#### [Requirement]
Reproduce the text of every entry below word for word, leaving out the pictures.

#### [Record set]
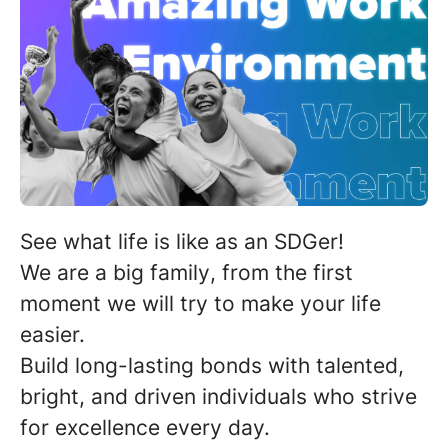
See what life is like as an SDGer!
We are a
big family
, from the first
moment we will try to make your life
easier.
Build long-lasting bonds with
talented,
bright, and driven individuals
who strive
for excellence every day.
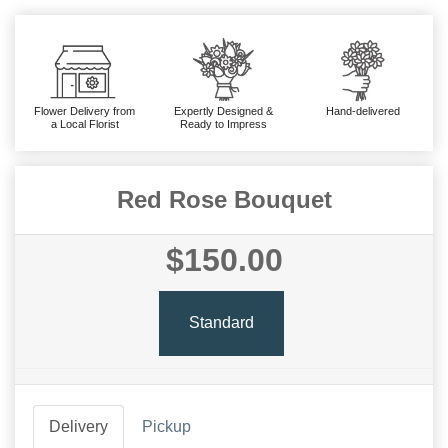
Flower Delivery from
Expertly Designed &
Hand-delivered
a Local Florist
Ready to Impress
Red Rose Bouquet
$150.00
Standard
Delivery
Pickup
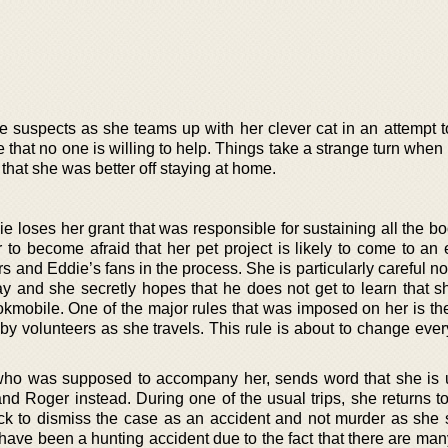
suspects as she teams up with her clever cat in an attempt to
 that no one is willing to help. Things take a strange turn when h
that she was better off staying at home.
e loses her grant that was responsible for sustaining all the b
er to become afraid that her pet project is likely to come to a
s and Eddie’s fans in the process. She is particularly careful no
y and she secretly hopes that he does not get to learn that s
okmobile. One of the major rules that was imposed on her is the
 volunteers as she travels. This rule is about to change every
 who was supposed to accompany her, sends word that she is 
d Roger instead. During one of the usual trips, she returns to
ck to dismiss the case as an accident and not murder as she 
t have been a hunting accident due to the fact that there are ma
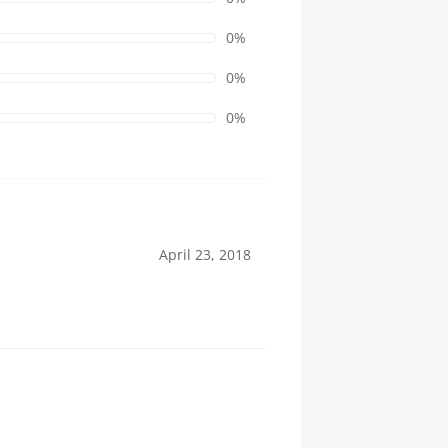
0%
0%
0%
April 23, 2018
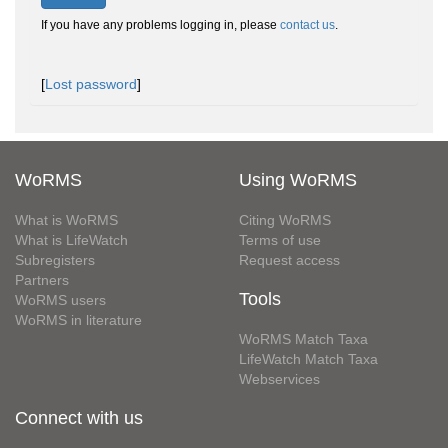
If you have any problems logging in, please
contact us
.
[
Lost password
]
WoRMS
Using WoRMS
What is WoRMS
Citing WoRMS
What is LifeWatch
Terms of use
Subregisters
Request access
Partners
Tools
WoRMS users
WoRMS in literature
WoRMS Match Taxa
LifeWatch Match Taxa
Webservices
Connect with us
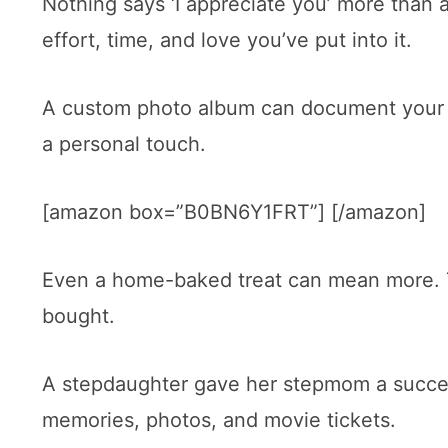
Nothing says ‘I appreciate you’ more than a 
effort, time, and love you’ve put into it.
A custom photo album can document your s
a personal touch.
[amazon box=”B0BN6Y1FRT”] [/amazon]
Even a home-baked treat can mean more. 
bought.
A stepdaughter gave her stepmom a successf
memories, photos, and movie tickets.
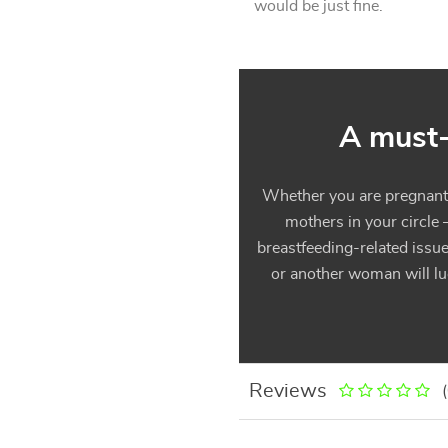
would be just fine.
A must-
Whether you are pregnant, 
mothers in your circle 
breastfeeding-related issue
or another woman will luc
Reviews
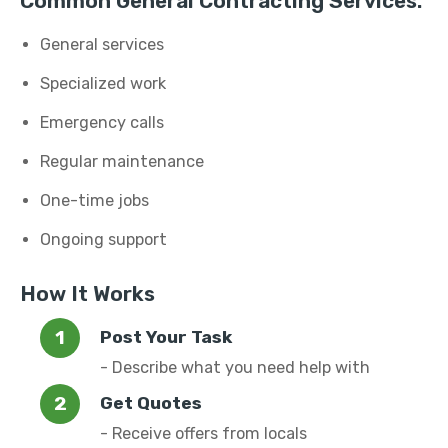
Common General Contracting Services:
General services
Specialized work
Emergency calls
Regular maintenance
One-time jobs
Ongoing support
How It Works
Post Your Task
- Describe what you need help with
Get Quotes
- Receive offers from locals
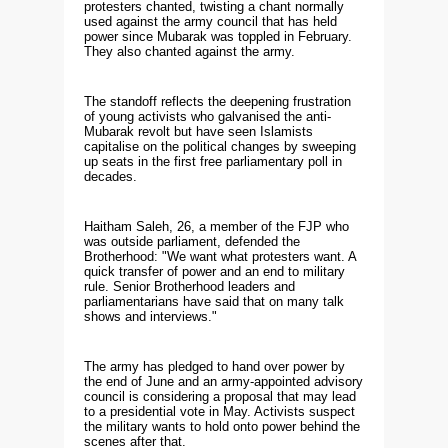
protesters chanted, twisting a chant normally
used against the army council that has held
power since Mubarak was toppled in February.
They also chanted against the army.
The standoff reflects the deepening frustration
of young activists who galvanised the anti-
Mubarak revolt but have seen Islamists
capitalise on the political changes by sweeping
up seats in the first free parliamentary poll in
decades.
Haitham Saleh, 26, a member of the FJP who
was outside parliament, defended the
Brotherhood: "We want what protesters want. A
quick transfer of power and an end to military
rule. Senior Brotherhood leaders and
parliamentarians have said that on many talk
shows and interviews."
The army has pledged to hand over power by
the end of June and an army-appointed advisory
council is considering a proposal that may lead
to a presidential vote in May. Activists suspect
the military wants to hold onto power behind the
scenes after that.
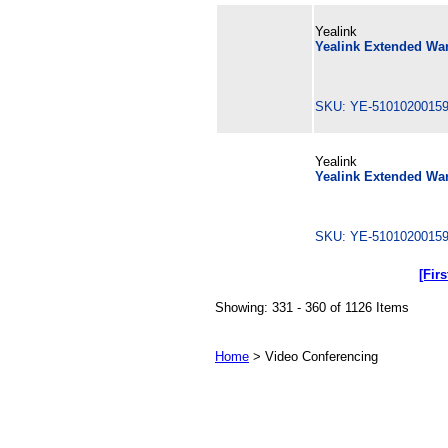
Yealink
Yealink Extended War
SKU: YE-510102001
Yealink
Yealink Extended Warr
SKU: YE-510102001
[Firs
Showing: 331 - 360 of 1126 Items
Home
> Video Conferencing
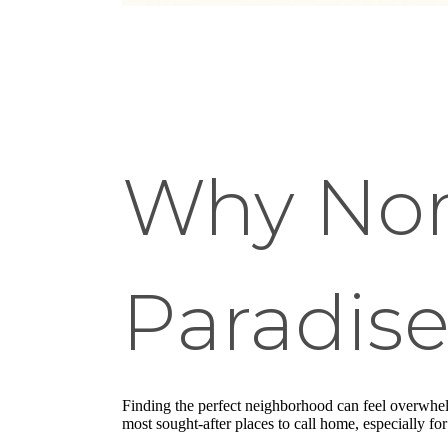
Why Nort
Paradis
Finding the perfect neighborhood can feel overwhel
most sought-after places to call home, especially fo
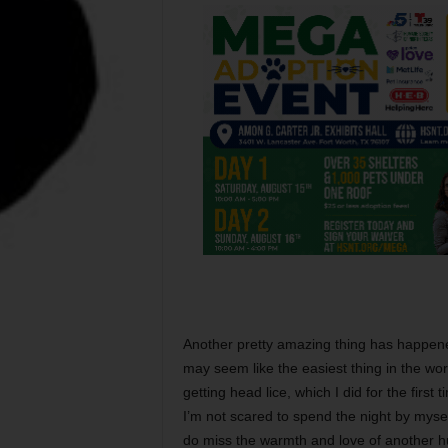
Another pretty amazing thing has happene
may seem like the easiest thing in the wor
getting head lice, which I did for the first 
I’m not scared to spend the night by mysel
do miss the warmth and love of another h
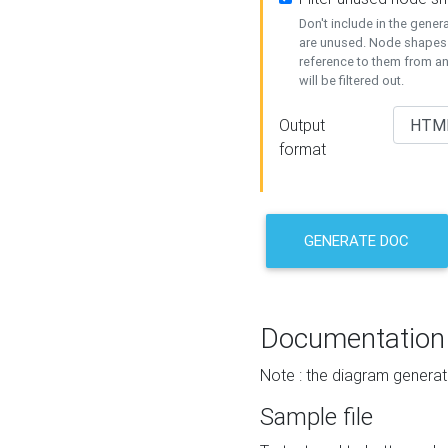
Don't include in the gene
are unused. Node shapes 
reference to them from a
will be filtered out.
Output
format
GENERATE DOC
Documentation
Note : the diagram generat
Sample file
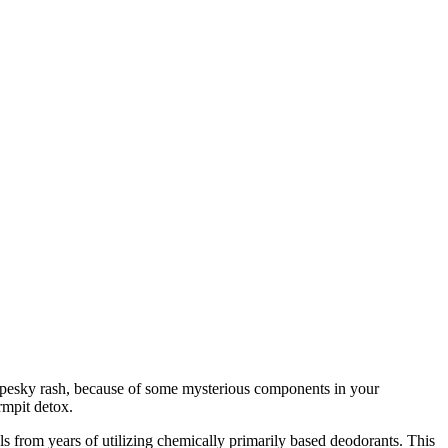
a pesky rash, because of some mysterious components in your
 armpit detox.
s from years of utilizing chemically primarily based deodorants.
This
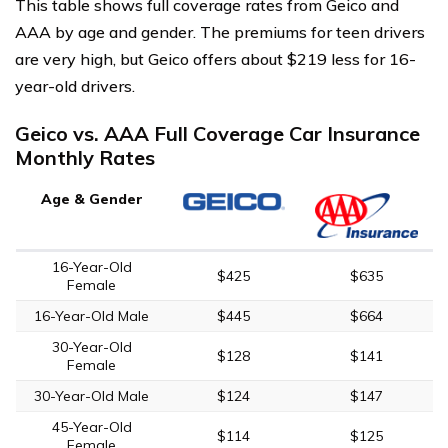
This table shows full coverage rates from Geico and
AAA by age and gender. The premiums for teen drivers
are very high, but Geico offers about $219 less for 16-
year-old drivers.
Geico vs. AAA Full Coverage Car Insurance
Monthly Rates
Age & Gender
16-Year-Old
$425
$635
Female
16-Year-Old Male
$445
$664
30-Year-Old
$128
$141
Female
30-Year-Old Male
$124
$147
45-Year-Old
$114
$125
Female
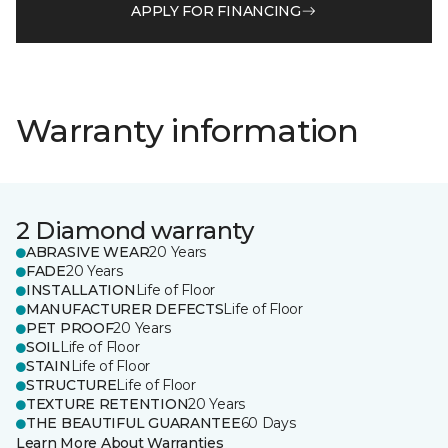
APPLY FOR FINANCING
Warranty information
2 Diamond warranty
ABRASIVE WEAR
20 Years
FADE
20 Years
INSTALLATION
Life of Floor
MANUFACTURER DEFECTS
Life of Floor
PET PROOF
20 Years
SOIL
Life of Floor
STAIN
Life of Floor
STRUCTURE
Life of Floor
TEXTURE RETENTION
20 Years
THE BEAUTIFUL GUARANTEE
60 Days
Learn More About Warranties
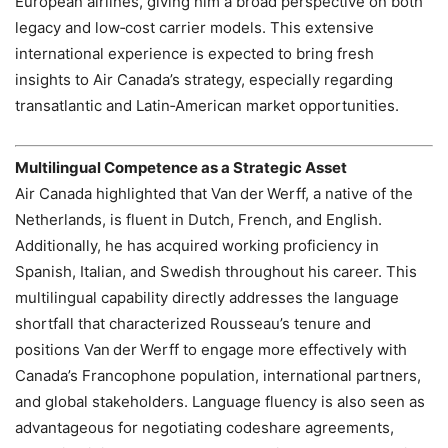
European airlines, giving him a broad perspective on both
legacy and low‑cost carrier models. This extensive
international experience is expected to bring fresh
insights to Air Canada’s strategy, especially regarding
transatlantic and Latin‑American market opportunities.
Multilingual Competence as a Strategic Asset
Air Canada highlighted that Van der Werff, a native of the
Netherlands, is fluent in Dutch, French, and English.
Additionally, he has acquired working proficiency in
Spanish, Italian, and Swedish throughout his career. This
multilingual capability directly addresses the language
shortfall that characterized Rousseau’s tenure and
positions Van der Werff to engage more effectively with
Canada’s Francophone population, international partners,
and global stakeholders. Language fluency is also seen as
advantageous for negotiating codeshare agreements,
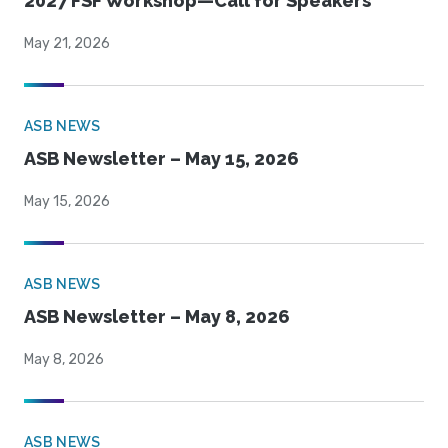
2027 FSF Workshop—Call for Speakers
May 21, 2026
ASB NEWS
ASB Newsletter – May 15, 2026
May 15, 2026
ASB NEWS
ASB Newsletter – May 8, 2026
May 8, 2026
ASB NEWS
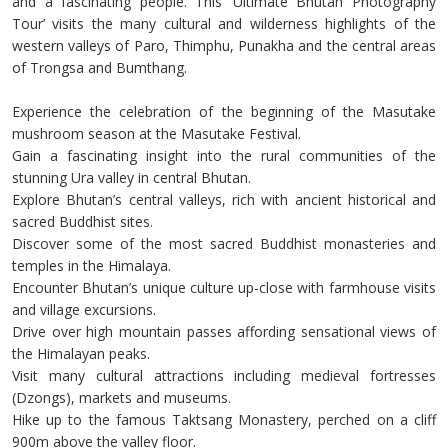
and a fascinating people. This ‘Ultimate Bhutan Photography
Tour’ visits the many cultural and wilderness highlights of the
western valleys of Paro, Thimphu, Punakha and the central areas
of Trongsa and Bumthang.
Experience the celebration of the beginning of the Masutake
mushroom season at the Masutake Festival.
Gain a fascinating insight into the rural communities of the
stunning Ura valley in central Bhutan.
Explore Bhutan’s central valleys, rich with ancient historical and
sacred Buddhist sites.
Discover some of the most sacred Buddhist monasteries and
temples in the Himalaya.
Encounter Bhutan’s unique culture up-close with farmhouse visits
and village excursions.
Drive over high mountain passes affording sensational views of
the Himalayan peaks.
Visit many cultural attractions including medieval fortresses
(Dzongs), markets and museums.
Hike up to the famous Taktsang Monastery, perched on a cliff
900m above the valley floor.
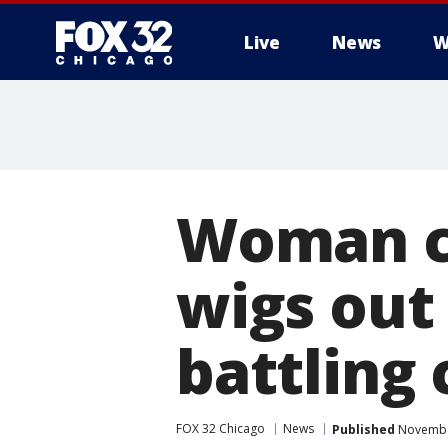
Live
News
W
Woman cr
wigs out 
battling
FOX 32 Chicago
News
Published
November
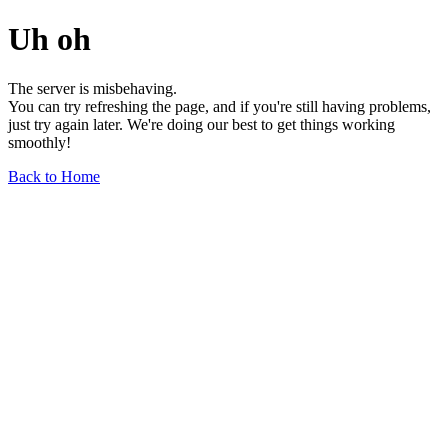
Uh oh
The server is misbehaving.
You can try refreshing the page, and if you're still having problems,
just try again later. We're doing our best to get things working
smoothly!
Back to Home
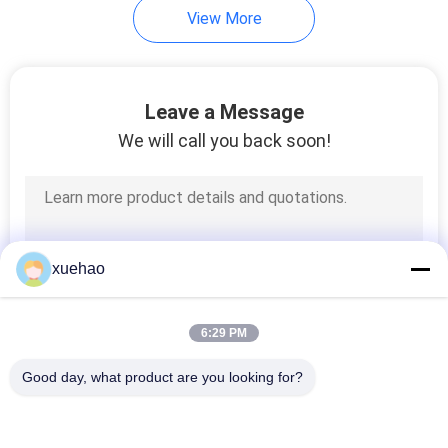
View More
Leave a Message
We will call you back soon!
xuehao
6:29 PM
Good day, what product are you looking for?
Popular Categories
All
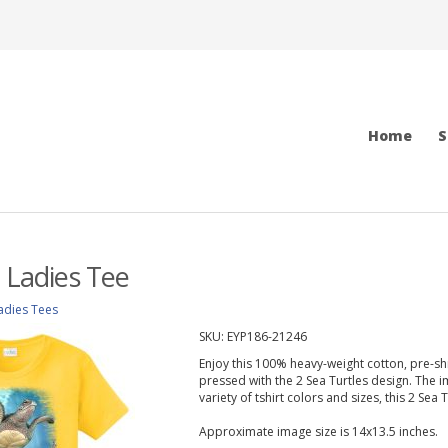
Home
S
s Ladies Tee
adies Tees
SKU:
EYP186-21246
Enjoy this 100% heavy-weight cotton, pre-shru
pressed with the 2 Sea Turtles design. The im
variety of tshirt colors and sizes, this 2 Sea T
Approximate image size is 14x13.5 inches.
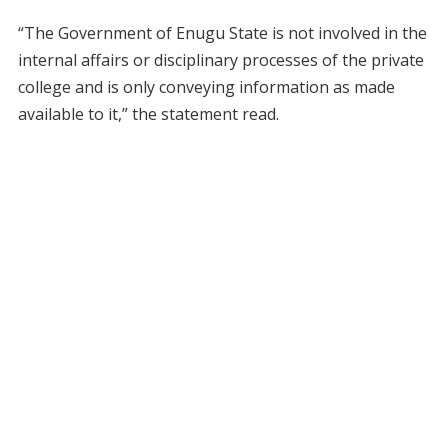
“The Government of Enugu State is not involved in the
internal affairs or disciplinary processes of the private
college and is only conveying information as made
available to it,” the statement read.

#### [Task solution]
See what life is like as an SDGer!
We are a
big family
, from the first
moment we will try to make your life
easier.
Build long-lasting bonds with
talented,
bright, and driven individuals
who strive
for excellence every day.
Flower Delivery from
Expertly Designed &
Hand-delivered
a Local Florist
Ready to Impress
Red Rose Bouquet
$150.00
Standard
Delivery
Pickup
suspects as she teams up with her clever cat in an attempt to
 that no one is willing to help. Things take a strange turn when h
that she was better off staying at home.
e loses her grant that was responsible for sustaining all the b
er to become afraid that her pet project is likely to come to a
s and Eddie’s fans in the process. She is particularly careful no
y and she secretly hopes that he does not get to learn that s
okmobile. One of the major rules that was imposed on her is the
 volunteers as she travels. This rule is about to change every
 who was supposed to accompany her, sends word that she is 
d Roger instead. During one of the usual trips, she returns to
ck to dismiss the case as an accident and not murder as she 
t have been a hunting accident due to the fact that there are ma
0%
0%
0%
April 23, 2018
If you have any problems logging in, please
contact us
.
[
Lost password
]
WoRMS
Using WoRMS
What is WoRMS
Citing WoRMS
What is LifeWatch
Terms of use
Subregisters
Request access
Partners
Tools
WoRMS users
WoRMS in literature
WoRMS Match Taxa
LifeWatch Match Taxa
Webservices
Connect with us
Nothing says ‘I appreciate you’ more than a 
effort, time, and love you’ve put into it.
A custom photo album can document your s
a personal touch.
[amazon box=”B0BN6Y1FRT”] [/amazon]
Even a home-baked treat can mean more. 
bought.
A stepdaughter gave her stepmom a successf
memories, photos, and movie tickets.
would be just fine.
A must-
Whether you are pregnant, 
mothers in your circle 
breastfeeding-related issue
or another woman will luc
Reviews
Common General Contracting Services:
General services
Specialized work
Emergency calls
Regular maintenance
One-time jobs
Ongoing support
How It Works
Post Your Task
- Describe what you need help with
Get Quotes
- Receive offers from locals
protesters chanted, twisting a chant normally
used against the army council that has held
power since Mubarak was toppled in February.
They also chanted against the army.
The standoff reflects the deepening frustration
of young activists who galvanised the anti-
Mubarak revolt but have seen Islamists
capitalise on the political changes by sweeping
up seats in the first free parliamentary poll in
decades.
Haitham Saleh, 26, a member of the FJP who
was outside parliament, defended the
Brotherhood: "We want what protesters want. A
quick transfer of power and an end to military
rule. Senior Brotherhood leaders and
parliamentarians have said that on many talk
shows and interviews."
The army has pledged to hand over power by
the end of June and an army-appointed advisory
council is considering a proposal that may lead
to a presidential vote in May. Activists suspect
the military wants to hold onto power behind the
scenes after that.
Yealink
Yealink Extended War
SKU: YE-510102001
Yealink
Yealink Extended Warr
SKU: YE-510102001
[Firs
Showing: 331 - 360 of 1126 Items
Home
> Video Conferencing
Why Nort
Paradis
Finding the perfect neighborhood can feel overwhel
most sought-after places to call home, especially fo
Another pretty amazing thing has happene
may seem like the easiest thing in the wor
getting head lice, which I did for the first 
I’m not scared to spend the night by mysel
do miss the warmth and love of another h
Don't include in the gene
are unused. Node shapes 
reference to them from a
will be filtered out.
Output
format
GENERATE DOC
Documentation
Note : the diagram generat
Sample file
a pesky rash, because of some mysterious components in your
 armpit detox.
s from years of utilizing chemically primarily based deodorants.
This
This table shows full coverage rates from Geico and
AAA by age and gender. The premiums for teen drivers
are very high, but Geico offers about $219 less for 16-
year-old drivers.
Geico vs. AAA Full Coverage Car Insurance
Monthly Rates
Age & Gender
16-Year-Old
$425
$635
Female
16-Year-Old Male
$445
$664
30-Year-Old
$128
$141
Female
30-Year-Old Male
$124
$147
45-Year-Old
$114
$125
Female
APPLY FOR FINANCING
Warranty information
2 Diamond warranty
ABRASIVE WEAR
20 Years
FADE
20 Years
INSTALLATION
Life of Floor
MANUFACTURER DEFECTS
Life of Floor
PET PROOF
20 Years
SOIL
Life of Floor
STAIN
Life of Floor
STRUCTURE
Life of Floor
TEXTURE RETENTION
20 Years
THE BEAUTIFUL GUARANTEE
60 Days
Learn More About Warranties
European airlines, giving him a broad perspective on both
legacy and low‑cost carrier models. This extensive
international experience is expected to bring fresh
insights to Air Canada’s strategy, especially regarding
transatlantic and Latin‑American market opportunities.
Multilingual Competence as a Strategic Asset
Air Canada highlighted that Van der Werff, a native of the
Netherlands, is fluent in Dutch, French, and English.
Additionally, he has acquired working proficiency in
Spanish, Italian, and Swedish throughout his career. This
multilingual capability directly addresses the language
shortfall that characterized Rousseau’s tenure and
positions Van der Werff to engage more effectively with
Canada’s Francophone population, international partners,
and global stakeholders. Language fluency is also seen as
advantageous for negotiating codeshare agreements,
2027 FSF Workshop—Call for Speakers
May 21, 2026
ASB NEWS
ASB Newsletter – May 15, 2026
May 15, 2026
ASB NEWS
ASB Newsletter – May 8, 2026
May 8, 2026
ASB NEWS
and a fascinating people. This ‘Ultimate Bhutan Photography
Tour’ visits the many cultural and wilderness highlights of the
western valleys of Paro, Thimphu, Punakha and the central areas
of Trongsa and Bumthang.
Experience the celebration of the beginning of the Masutake
mushroom season at the Masutake Festival.
Gain a fascinating insight into the rural communities of the
stunning Ura valley in central Bhutan.
Explore Bhutan’s central valleys, rich with ancient historical and
sacred Buddhist sites.
Discover some of the most sacred Buddhist monasteries and
temples in the Himalaya.
Encounter Bhutan’s unique culture up-close with farmhouse visits
and village excursions.
Drive over high mountain passes affording sensational views of
the Himalayan peaks.
Visit many cultural attractions including medieval fortresses
(Dzongs), markets and museums.
Hike up to the famous Taktsang Monastery, perched on a cliff
900m above the valley floor.
Live
News
W
Woman cr
wigs out 
battling
FOX 32 Chicago
News
Published
November
Uh oh
The server is misbehaving.
You can try refreshing the page, and if you're still having problems,
just try again later. We're doing our best to get things working
smoothly!
Back to Home
View More
Leave a Message
We will call you back soon!
xuehao
6:29 PM
Good day, what product are you looking for?
Popular Categories
All
Home
S
s Ladies Tee
adies Tees
SKU:
EYP186-21246
Enjoy this 100% heavy-weight cotton, pre-shru
pressed with the 2 Sea Turtles design. The im
variety of tshirt colors and sizes, this 2 Sea T
Approximate image size is 14x13.5 inches.
“The Government of Enugu State is not involved in the
internal affairs or disciplinary processes of the private
college and is only conveying information as made
available to it,” the statement read.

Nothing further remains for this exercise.